Jaloux, il mit brutalement fin à l’orgasme de la jeune Noire en démarrant. Il tourna dans la Deuxième Avenue vers le bas de la ville. Il y avait peu de circulation et, en dix minutes, ils parvinrent à la hauteur de Greenwich Village.
Le taxi tourna encore dans la 13e Rue pour rattraper la Cinquième Avenue. Il stoppa en face du numéro 40, un gros building d’une trentaine d’étages.
Le chauffeur regarda le couple s’éloigner, la main dans la main, en ricanant. Le FBI possédait des kilomètres de bandes magnétiques recensant fidèlement les soupirs amoureux des trois quarts des honorables membres de l’assemblée internationale. De quoi rendre jalouses les « porno-shop » danoises. La plupart des call-girls affrétées par les délégués étaient directement payées par les caisses noires du FBI.
Le Noir et sa compagne s’engagèrent dans la 11e Rue. Un vrai couple d’amoureux. Plusieurs passants se retournèrent sur la fille. Vraiment un superbe animal descendu de Harlem. Hélas, interdite aux Blancs.
Le couple parcourut cent mètres et monta le petit escalier extérieur d’un immeuble de trois étages avec une façade étroite de moins de dix mètres.
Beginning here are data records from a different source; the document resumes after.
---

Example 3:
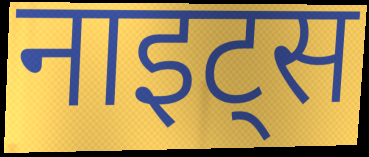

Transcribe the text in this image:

नाइट्स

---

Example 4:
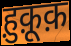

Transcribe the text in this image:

ह़ुक़ूक़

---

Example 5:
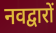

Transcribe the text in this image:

नवद्वारों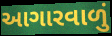
આગારવાળુંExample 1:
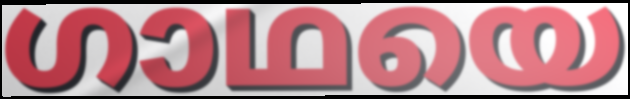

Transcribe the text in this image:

ഗാഥയെ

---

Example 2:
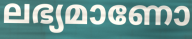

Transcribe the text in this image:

ലഭ്യമാണോ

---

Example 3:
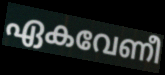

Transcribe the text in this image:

ഏകവേണീ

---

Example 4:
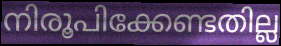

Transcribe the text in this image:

നിരൂപിക്കേണ്ടതില്ല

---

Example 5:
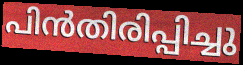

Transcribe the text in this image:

പിൻതിരിപ്പിച്ചു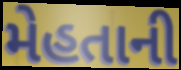
મેહતાની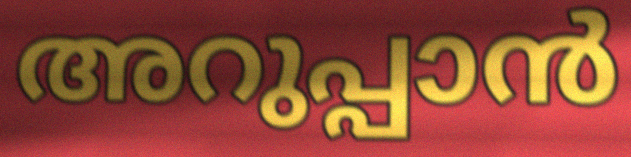
അറുപ്പാൻ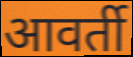
आवर्ती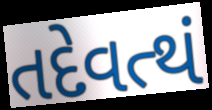
તદેવત્થંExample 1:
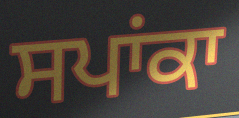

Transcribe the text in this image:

ਸਪਾਂਕਾ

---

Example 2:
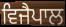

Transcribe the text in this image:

ਵਿਜੈਪਾਲ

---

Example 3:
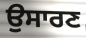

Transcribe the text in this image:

ਉਸਾਰਣ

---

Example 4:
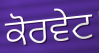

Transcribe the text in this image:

ਕੋਰਵੇਟ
La 11e Rue tout entière était bordée de ces buildings bourgeois, loués à prix d’or à cause de la proximité de Washington Square et de la Cinquième Avenue. C’était un des quartiers les plus chers de New York. La fille introduisit une clé dans la serrure et ils disparurent. L’immeuble portait le numéro 24.
Une dame très maigre qui promenait son caniche jeta un regard horrifié au couple.
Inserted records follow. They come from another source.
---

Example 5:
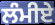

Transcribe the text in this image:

ਲੰਮੀਏ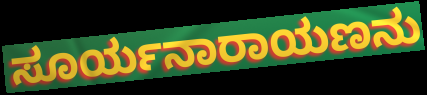
ಸೂರ್ಯನಾರಾಯಣನುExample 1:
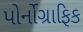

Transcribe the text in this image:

L’idée qu’on puisse faire l’amour pendant que le soleil brillait lui paraissait le comble de là perversion.
Et des Noirs, encore !
Les comptables des Nations Unies auraient grincé des dents devant le faste de John Sokati. Le Lesotho n’avait pas payé ses cotisations à l’ONU depuis trois ans et la compagnie du téléphone le menaçait de procès pour une note impayée de dix dollars quarante.
Théoriquement, d’après les statuts onusiens, tout pays qui se trouvait en retard de deux ans dans le paiement de ses cotisations, était automatiquement dépouillé de son droit de vote.
Mais il y avait des accommodements avec le Ciel. Le Lesotho constituait, avec une trentaine d’autres « micro-États » et autres républiques-bananes, le fer de lance du State Department. Personne ne savait exactement où se trouvait le Lesotho parmi les fonctionnaires internationaux, certains même doutaient très sérieusement de son existence, mais le Lesotho avait une voix à la sacro-sainte Assemblée générale. Une voix, qui, bien dirigée, venait consolider les majorités branlantes sur certains sujets brûlants.
Presque en face du numéro 24 une affiche du Sanitary Department en disait plus long sur la propreté de New York qu’un long discours. Starve a rat to-day, disait le texte. « Affamez un rat aujourd’hui… À chacun son rat quotidien… » En dépit de cet étrange avis, la 11e Rue reposait dans un calme de bon aloi, en ce début d’après-midi de septembre, chaud et humide.
La dame très maigre en robe jaune s’arrêta en face du numéro 24 pour laisser uriner son caniche. Elle en profita pour jeter un lourd regard de réprobation à la porte fermée.
Appelant intérieurement la malédiction du Seigneur sur ces païens lubriques.
Elle n’eut pas le temps d’achever sa prière.
Une explosion formidable secoua soudain le silence de la 11e Rue ouest.
Une colonne de débris monta vers le ciel et le souffle de l’explosion emporta la dame maigre et son caniche sur trente mètres, relevant sa robe sur des cuisses squelettiques.